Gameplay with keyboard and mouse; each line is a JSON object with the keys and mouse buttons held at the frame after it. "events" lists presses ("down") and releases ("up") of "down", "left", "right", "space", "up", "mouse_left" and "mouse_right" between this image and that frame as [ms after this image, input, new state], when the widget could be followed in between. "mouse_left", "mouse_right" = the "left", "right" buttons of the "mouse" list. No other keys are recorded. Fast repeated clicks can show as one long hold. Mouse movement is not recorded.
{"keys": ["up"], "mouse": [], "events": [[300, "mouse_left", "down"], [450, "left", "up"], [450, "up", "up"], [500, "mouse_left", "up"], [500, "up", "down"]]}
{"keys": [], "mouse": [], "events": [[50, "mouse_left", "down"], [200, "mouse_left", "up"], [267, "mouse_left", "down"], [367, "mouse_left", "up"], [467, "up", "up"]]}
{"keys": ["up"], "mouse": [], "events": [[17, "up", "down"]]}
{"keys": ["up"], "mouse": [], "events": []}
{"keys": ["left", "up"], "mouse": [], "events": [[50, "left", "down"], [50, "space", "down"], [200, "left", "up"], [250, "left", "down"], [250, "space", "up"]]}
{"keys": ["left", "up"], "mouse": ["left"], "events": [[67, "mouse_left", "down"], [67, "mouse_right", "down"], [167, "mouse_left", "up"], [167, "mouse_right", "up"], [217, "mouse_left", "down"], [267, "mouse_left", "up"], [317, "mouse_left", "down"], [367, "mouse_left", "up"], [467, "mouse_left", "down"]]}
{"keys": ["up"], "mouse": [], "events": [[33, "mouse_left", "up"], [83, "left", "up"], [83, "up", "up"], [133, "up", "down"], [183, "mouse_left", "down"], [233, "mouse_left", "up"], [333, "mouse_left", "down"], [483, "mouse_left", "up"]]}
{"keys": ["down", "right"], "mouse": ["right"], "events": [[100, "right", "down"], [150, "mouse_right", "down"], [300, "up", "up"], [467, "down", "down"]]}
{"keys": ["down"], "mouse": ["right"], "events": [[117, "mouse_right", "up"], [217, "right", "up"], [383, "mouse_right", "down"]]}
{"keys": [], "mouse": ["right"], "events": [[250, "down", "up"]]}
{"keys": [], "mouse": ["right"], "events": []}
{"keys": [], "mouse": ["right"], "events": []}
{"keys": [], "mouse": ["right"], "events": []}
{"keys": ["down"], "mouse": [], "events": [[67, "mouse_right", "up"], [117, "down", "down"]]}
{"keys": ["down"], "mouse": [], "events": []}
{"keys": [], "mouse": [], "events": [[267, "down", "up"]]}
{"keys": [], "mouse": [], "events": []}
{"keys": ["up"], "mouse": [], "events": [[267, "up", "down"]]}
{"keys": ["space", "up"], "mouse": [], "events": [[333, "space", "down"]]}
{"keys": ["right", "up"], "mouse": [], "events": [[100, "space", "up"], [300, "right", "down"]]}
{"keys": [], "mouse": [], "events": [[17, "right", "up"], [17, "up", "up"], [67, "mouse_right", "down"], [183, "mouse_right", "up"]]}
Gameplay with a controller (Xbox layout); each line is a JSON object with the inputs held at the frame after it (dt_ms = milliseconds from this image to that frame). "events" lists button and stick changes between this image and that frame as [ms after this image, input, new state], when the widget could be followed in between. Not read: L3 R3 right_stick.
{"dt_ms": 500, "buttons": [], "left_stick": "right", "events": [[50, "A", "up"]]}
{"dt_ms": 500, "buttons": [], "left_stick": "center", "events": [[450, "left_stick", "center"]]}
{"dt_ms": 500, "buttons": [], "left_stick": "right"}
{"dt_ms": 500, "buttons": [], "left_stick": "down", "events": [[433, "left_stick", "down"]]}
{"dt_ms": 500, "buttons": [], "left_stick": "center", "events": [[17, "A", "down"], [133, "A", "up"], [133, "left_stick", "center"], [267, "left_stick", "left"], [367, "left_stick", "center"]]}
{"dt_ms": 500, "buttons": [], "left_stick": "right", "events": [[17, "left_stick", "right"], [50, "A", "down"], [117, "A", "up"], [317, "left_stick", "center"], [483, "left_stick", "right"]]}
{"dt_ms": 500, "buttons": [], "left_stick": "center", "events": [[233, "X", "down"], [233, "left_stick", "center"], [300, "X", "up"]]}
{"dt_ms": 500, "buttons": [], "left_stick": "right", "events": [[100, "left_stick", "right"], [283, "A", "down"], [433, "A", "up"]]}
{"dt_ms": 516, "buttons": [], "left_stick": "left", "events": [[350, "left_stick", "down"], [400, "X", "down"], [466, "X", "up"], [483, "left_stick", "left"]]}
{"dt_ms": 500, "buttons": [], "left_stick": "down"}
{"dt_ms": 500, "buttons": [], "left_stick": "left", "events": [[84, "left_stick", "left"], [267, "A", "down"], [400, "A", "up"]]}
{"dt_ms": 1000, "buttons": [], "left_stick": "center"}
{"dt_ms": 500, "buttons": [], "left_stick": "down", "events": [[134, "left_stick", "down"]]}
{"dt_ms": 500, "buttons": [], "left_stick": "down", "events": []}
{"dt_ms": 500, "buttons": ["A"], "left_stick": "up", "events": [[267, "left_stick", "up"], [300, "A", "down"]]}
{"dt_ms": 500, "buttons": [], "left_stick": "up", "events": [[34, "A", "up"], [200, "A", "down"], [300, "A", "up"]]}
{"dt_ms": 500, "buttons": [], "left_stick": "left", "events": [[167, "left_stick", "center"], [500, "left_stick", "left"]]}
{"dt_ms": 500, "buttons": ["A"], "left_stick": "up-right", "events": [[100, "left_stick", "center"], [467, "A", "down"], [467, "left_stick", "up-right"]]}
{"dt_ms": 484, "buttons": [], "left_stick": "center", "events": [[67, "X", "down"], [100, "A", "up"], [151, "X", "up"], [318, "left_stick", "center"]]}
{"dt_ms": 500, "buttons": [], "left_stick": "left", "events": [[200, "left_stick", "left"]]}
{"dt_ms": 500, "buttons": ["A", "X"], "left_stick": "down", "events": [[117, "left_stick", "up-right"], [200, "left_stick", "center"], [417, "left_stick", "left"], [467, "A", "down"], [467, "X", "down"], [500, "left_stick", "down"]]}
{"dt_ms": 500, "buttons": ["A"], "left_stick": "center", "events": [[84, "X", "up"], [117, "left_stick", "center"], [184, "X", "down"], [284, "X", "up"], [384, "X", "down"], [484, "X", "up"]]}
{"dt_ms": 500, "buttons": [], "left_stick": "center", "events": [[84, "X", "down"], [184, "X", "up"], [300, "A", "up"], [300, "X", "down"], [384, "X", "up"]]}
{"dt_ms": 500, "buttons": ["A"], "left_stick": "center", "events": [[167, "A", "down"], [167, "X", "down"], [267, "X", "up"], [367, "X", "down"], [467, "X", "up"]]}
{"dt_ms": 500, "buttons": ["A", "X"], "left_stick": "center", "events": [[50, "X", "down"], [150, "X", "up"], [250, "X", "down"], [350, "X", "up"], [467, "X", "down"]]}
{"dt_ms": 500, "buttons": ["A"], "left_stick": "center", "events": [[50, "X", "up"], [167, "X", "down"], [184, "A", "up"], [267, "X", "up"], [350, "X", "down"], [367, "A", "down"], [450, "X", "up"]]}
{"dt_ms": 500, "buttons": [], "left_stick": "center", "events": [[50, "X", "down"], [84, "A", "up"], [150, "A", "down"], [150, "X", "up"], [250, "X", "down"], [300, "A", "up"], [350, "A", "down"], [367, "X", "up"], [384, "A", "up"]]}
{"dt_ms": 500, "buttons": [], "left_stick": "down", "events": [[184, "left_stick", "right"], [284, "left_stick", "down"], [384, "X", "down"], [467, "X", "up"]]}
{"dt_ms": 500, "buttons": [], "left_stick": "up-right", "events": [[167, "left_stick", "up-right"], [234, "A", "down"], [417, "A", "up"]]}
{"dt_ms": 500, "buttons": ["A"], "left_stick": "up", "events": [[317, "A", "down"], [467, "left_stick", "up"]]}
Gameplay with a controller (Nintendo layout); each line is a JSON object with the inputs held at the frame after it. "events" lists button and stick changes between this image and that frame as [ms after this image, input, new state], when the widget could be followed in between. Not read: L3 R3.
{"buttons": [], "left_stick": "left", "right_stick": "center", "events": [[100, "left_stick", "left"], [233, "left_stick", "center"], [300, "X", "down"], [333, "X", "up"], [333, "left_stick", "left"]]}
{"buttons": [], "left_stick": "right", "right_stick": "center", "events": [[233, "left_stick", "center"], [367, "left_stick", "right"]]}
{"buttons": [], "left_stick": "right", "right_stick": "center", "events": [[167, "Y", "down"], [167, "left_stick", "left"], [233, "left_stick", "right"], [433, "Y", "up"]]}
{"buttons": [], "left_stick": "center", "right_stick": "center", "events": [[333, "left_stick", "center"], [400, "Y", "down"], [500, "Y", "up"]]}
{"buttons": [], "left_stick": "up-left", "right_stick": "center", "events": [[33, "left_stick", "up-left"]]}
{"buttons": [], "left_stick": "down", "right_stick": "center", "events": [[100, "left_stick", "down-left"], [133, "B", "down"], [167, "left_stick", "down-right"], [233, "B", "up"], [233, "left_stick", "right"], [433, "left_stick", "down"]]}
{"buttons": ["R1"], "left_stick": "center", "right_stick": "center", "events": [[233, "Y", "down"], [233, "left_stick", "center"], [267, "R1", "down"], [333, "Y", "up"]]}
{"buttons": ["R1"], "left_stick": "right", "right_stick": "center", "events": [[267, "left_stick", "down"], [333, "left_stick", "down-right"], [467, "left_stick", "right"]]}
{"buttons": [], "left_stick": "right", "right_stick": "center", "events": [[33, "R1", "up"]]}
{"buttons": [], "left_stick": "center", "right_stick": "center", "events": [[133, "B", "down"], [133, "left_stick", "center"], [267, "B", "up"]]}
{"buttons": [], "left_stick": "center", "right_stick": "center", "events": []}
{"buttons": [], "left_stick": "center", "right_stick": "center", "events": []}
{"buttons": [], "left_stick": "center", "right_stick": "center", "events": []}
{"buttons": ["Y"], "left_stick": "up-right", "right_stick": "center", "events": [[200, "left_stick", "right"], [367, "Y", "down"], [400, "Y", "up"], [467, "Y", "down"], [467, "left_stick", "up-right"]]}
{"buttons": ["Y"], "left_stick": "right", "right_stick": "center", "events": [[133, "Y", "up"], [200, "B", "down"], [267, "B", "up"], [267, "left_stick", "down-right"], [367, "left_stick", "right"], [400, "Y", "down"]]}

- [What this task involves]
Pick from the records each line that contains the word "inputs" and show it.

- [Solution]
Gameplay with a controller (Xbox layout); each line is a JSON object with the inputs held at the frame after it (dt_ms = milliseconds from this image to that frame). "events" lists button and stick changes between this image and that frame as [ms after this image, input, new state], when the widget could be followed in between. Not read: L3 R3 right_stick.
Gameplay with a controller (Nintendo layout); each line is a JSON object with the inputs held at the frame after it. "events" lists button and stick changes between this image and that frame as [ms after this image, input, new state], when the widget could be followed in between. Not read: L3 R3.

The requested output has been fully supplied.